Uma máquina inspirada na biologia
Ao contrário dos computadores convencionais, que processam informações em zeros e uns, o Wukong — também chamado de Darwin Monkey — utiliza redes neurais espinhosas (SNNs), modelo que reproduz a forma como neurônios transmitem sinais no cérebro dos mamíferos.
Com 2 bilhões de neurônios artificiais e 100 bilhões de sinapses, sua capacidade equivale à de um macaco. A diferença está na dinâmica: em vez de processar dados de forma contínua, o Wukong responde com descargas elétricas intermitentes, reproduzindo a atividade real da córtex cerebral. Isso significa que, além de calcular, a máquina consegue “perceber” e “raciocinar” de forma mais próxima ao orgânico.
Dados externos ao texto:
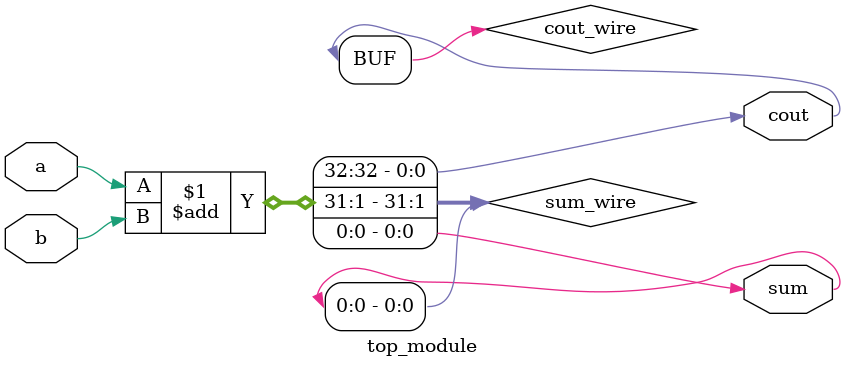
<source format=sv>
module top_module (
    input a,
    input b,
    output sum,
    output cout
);
    // Declare internal wires for intermediate signals
    wire [31:0] sum_wire;
    wire cout_wire;

    // Adder logic
    assign {cout_wire, sum_wire} = a + b;

    // Output assignments
    assign sum = sum_wire;
    assign cout = cout_wire;

endmodule

</source>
O papel científico do Wukong
Desenvolvido pela Universidade e pelo Laboratório de Zhejiang, o projeto pretende funcionar como uma ponte entre neurociência e inteligência artificial. Na prática, permitirá simular processos cerebrais antes restritos a laboratórios de biologia, criando um modelo computacional acessível e escalável para estudar fenômenos neuronais.
No campo da IA, o impacto pode ser ainda maior. Sistemas neuromórficos como o Wukong podem aproximar a tecnologia da chamada inteligência artificial geral — a capacidade de aprender, se adaptar e raciocinar em múltiplos contextos, como um cérebro humano. Em vez de apenas reconhecer padrões, esse modelo poderia oferecer formas mais autênticas de aprendizado e adaptação.

Entre tecnologia e filosofia
A criação do Wukong não levanta apenas questões técnicas, mas também filosóficas. Até onde uma máquina pode imitar a mente de um ser vivo? Seria possível que um sistema assim desenvolvesse intuições, aprendesse com a experiência ou até manifestasse rudimentos de consciência?
Os cientistas são cautelosos: lembram que o cérebro humano possui 86 bilhões de neurônios e que sua complexidade não se resume ao número, mas também à plasticidade e às interações químicas que o compõem. Ainda assim, o Wukong representa um marco: prova de que a informática neuromórfica já não pertence apenas ao futuro, mas é uma realidade palpável.
Um passo para entender o que significa pensar
Segundo seus criadores, o objetivo do Wukong não é substituir o cérebro humano, mas estudá-lo. A cada simulação, o sistema pode nos aproximar de respostas sobre como funciona a mente e, de quebra, abrir novos horizontes para a inteligência artificial.
Ao imitar a biologia de forma tão fiel, o Wukong não apenas amplia a fronteira tecnológica: ele nos convida a refletir sobre o que realmente significa pensar.